• [Aim of the exercise]
Determine how many lines of the data below contain "saçlı", then give only that number.

Extracted entries: Begin

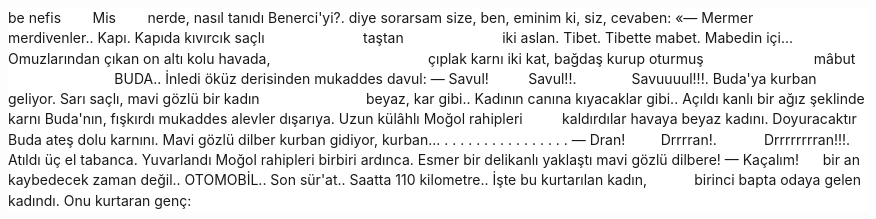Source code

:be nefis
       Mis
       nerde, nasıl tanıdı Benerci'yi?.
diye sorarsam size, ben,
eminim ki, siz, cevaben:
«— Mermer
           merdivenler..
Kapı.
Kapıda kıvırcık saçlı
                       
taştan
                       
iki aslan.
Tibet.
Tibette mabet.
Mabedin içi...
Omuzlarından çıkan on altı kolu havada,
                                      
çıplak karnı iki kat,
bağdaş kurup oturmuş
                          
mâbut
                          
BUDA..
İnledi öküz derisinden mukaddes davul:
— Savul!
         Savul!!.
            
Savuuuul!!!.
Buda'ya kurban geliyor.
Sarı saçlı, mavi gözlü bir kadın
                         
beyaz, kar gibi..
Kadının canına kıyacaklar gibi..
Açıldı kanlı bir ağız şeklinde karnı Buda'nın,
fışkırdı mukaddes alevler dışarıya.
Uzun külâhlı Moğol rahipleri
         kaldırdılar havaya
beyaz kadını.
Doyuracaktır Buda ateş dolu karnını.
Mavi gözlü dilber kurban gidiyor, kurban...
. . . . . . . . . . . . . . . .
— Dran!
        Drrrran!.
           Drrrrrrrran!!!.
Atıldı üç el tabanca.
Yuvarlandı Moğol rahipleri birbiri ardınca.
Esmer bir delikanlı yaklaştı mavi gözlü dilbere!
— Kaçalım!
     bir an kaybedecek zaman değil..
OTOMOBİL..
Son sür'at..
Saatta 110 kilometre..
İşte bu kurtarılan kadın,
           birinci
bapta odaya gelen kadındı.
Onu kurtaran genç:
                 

Extracted entries: End

• [Response area]
2